We throw the term “auteur” around a lot in reviews, and for those who don’t use Letterboxd or were never cornered by an annoying film student at house parties in college, an auteur refers to a director who has a high level of creative control over a project and makes their films easily identifiable.
For a frame of reference, the dearly departed David Lynch could be identified as an auteur because of his singular, weird vision for his projects.
So with that established, do the Russo Brothers, the guys who made Avengers: Infinity War and Endgame count as auteurs?
That would be a bit like saying that Kilkenny have a good shot at winning the Sam Maguire this year.

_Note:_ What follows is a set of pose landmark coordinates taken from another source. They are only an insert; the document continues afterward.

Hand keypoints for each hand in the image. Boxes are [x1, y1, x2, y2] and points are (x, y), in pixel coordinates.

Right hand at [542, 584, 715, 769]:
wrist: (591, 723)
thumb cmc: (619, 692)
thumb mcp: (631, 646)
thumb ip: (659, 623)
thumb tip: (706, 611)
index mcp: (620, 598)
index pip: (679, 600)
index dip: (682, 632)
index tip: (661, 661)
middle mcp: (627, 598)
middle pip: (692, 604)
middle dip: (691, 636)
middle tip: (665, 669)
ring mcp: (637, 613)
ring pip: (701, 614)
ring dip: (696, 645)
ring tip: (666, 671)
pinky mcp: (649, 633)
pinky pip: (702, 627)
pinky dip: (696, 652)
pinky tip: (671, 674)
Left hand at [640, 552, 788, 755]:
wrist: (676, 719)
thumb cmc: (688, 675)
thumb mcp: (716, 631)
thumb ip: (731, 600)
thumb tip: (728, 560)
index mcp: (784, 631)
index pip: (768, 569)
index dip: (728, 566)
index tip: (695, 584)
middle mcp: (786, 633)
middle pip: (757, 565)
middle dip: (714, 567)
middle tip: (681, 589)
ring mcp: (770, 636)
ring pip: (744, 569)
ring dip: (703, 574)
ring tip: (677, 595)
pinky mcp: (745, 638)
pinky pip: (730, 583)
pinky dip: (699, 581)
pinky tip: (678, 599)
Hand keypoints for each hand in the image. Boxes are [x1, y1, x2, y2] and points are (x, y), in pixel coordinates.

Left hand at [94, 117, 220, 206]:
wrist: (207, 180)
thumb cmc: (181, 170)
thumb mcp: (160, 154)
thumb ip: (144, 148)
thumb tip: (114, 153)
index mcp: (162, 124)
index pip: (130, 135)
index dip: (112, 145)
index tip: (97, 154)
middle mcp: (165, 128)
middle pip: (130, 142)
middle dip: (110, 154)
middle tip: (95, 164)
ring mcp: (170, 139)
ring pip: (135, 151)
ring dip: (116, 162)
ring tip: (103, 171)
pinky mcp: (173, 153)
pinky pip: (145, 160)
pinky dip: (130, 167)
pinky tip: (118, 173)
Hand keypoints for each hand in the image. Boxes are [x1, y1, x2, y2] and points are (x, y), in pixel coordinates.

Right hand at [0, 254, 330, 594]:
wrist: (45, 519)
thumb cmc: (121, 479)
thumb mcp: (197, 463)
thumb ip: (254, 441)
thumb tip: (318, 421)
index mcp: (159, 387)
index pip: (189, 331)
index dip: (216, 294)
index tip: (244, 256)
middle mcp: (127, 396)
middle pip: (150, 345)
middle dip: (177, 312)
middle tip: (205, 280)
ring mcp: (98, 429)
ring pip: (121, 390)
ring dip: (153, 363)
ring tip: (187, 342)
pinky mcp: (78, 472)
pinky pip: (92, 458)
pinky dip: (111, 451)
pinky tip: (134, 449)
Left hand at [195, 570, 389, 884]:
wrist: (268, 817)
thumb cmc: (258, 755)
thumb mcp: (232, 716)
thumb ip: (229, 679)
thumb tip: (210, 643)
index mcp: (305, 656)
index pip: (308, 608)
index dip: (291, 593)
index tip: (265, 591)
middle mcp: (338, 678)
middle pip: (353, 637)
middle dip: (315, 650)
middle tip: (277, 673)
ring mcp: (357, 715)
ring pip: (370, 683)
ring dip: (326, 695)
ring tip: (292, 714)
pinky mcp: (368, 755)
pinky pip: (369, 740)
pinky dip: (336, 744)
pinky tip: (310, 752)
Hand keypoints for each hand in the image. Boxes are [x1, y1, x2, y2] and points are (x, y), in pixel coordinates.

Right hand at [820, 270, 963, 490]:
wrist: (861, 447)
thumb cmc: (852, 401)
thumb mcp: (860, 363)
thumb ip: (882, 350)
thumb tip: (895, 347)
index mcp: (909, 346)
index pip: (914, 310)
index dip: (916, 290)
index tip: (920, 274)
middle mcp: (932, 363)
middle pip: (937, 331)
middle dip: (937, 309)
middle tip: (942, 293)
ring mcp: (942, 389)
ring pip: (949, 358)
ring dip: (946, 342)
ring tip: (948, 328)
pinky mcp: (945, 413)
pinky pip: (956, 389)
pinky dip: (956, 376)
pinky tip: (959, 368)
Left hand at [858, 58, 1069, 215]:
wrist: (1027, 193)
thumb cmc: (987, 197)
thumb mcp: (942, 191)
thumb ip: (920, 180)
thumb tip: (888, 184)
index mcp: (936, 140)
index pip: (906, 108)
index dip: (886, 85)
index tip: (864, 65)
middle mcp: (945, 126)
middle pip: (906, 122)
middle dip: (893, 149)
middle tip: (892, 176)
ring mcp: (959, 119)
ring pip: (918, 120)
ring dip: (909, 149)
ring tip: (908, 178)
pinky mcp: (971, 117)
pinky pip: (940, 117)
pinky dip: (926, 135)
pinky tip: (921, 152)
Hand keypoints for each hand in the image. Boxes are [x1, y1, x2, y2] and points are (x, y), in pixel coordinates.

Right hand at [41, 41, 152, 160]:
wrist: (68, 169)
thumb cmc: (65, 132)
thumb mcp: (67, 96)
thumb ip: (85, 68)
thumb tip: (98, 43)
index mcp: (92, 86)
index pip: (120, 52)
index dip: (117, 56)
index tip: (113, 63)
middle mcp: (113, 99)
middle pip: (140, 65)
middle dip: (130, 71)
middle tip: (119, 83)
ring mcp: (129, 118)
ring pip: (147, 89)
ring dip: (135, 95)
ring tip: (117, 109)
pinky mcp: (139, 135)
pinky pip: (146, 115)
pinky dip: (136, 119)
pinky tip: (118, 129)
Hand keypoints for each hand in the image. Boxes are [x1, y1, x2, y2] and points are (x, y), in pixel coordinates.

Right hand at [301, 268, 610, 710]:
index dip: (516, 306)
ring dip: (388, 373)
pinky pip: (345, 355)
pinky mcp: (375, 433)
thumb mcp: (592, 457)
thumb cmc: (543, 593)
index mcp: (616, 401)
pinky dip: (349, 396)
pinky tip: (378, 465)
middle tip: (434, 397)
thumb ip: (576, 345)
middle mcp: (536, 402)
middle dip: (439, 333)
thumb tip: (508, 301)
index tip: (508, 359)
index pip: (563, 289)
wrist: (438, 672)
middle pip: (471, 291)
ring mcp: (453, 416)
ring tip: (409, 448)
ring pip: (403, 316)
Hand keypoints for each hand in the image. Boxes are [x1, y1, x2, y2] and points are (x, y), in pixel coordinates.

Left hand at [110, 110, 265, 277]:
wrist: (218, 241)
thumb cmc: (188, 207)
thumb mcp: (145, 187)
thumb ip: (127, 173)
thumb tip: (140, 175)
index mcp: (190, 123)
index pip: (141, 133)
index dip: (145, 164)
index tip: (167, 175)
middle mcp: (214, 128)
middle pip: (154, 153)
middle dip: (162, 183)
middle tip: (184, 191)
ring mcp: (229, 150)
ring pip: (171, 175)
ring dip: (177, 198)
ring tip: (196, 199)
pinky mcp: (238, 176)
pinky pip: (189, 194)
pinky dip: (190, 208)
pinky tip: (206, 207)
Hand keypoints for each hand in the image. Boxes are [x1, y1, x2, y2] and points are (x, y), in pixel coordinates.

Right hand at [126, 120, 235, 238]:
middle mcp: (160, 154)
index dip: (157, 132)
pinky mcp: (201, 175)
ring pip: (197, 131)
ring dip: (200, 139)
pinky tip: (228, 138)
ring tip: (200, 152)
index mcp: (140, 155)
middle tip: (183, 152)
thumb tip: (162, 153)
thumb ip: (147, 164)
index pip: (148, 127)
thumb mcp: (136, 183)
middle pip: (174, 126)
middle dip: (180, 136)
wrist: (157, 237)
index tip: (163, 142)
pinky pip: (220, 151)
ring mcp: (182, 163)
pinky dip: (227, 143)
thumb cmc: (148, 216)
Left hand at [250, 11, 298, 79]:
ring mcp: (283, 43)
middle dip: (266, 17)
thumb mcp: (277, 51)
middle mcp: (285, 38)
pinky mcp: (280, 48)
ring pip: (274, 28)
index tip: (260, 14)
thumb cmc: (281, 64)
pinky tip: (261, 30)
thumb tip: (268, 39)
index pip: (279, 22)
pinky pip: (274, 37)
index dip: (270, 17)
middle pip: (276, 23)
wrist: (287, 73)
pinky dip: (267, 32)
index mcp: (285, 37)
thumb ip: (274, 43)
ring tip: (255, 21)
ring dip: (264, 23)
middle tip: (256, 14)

It’s delusional at best, and misinformation at worst, yet Netflix have doubled down on treating the Russos as their Eric Cantona in the fight against the Hollywood establishment.
We’ll save you two hours; they aren’t.
The problem with the Russos, and this extends to Netflix’s own Stranger Things, is trying to replicate the Steven Spielberg, George Lucas and James Cameron feel without actually managing to find the vein.
The Electric State, based on a 2018 book, is set in the 1990s which gives the Russos the chance to play expensive music and riff on Terminator 2.
Millie Bobby Brown stars as a teenager who is living in a world fresh from a robot-human war, which the humans won after technology was developed which allowed humans to win.
The technology allows people to upload their minds into the robots which creates an interesting Wall-E style world where humans, in theory, can have their minds live forever in the body of a drone while their flesh and blood body wastes away.
This interesting set-up is then jettisoned so Millie Bobby Brown and Chris Pratt can have hijinks with funny robots.
In as many weeks, we are reviewing a film with a good Twilight Zone-y premise and it totally fails to make the most out of it.
However, there is a crucial difference between a film like this and Mickey 17.
Mickey 17, as flawed as it is, is definitely a film made by Bong-Joon Ho, warts and all. There are creative decisions, however good or bad, being made by someone with a vision.
The Electric State has none of that, it’s a typical big-budget Netflix film insofar as you instantly forget what happened the minute the credits roll and is rejected by your brain to make room for more rock music trivia.
When you hear a film costs over $300 million you’d expect there to be some wow and pizzazz – after all, David Lean made Lawrence Of Arabia for less than half of that all the way back in 1963 and Christopher Nolan managed to make a film like Oppenheimer for about 200 million all-in.
Netflix spends money on films the same way Manchester United spends on players – style over substance.
Millie Bobby Brown and Chris Pratt are who you cast in a movie because ChatGPT told you to, some well-paid marketing consultant (or as we suspect, AI) told Netflix those stars could plug the film to their social media followers with their massive combined reach, but at no stage did an actual human being who has seen a movie step in and say “stop.”
In the weeks after David Lynch passed, Netflix boss Ted Sarandos said he was working with Lynch about the possibility of funding a new project from him, but it was scuppered by the pandemic.
The Russo Brothers getting that much money from Netflix feels like we, as a culture, are the victims of a cruel cosmic joke.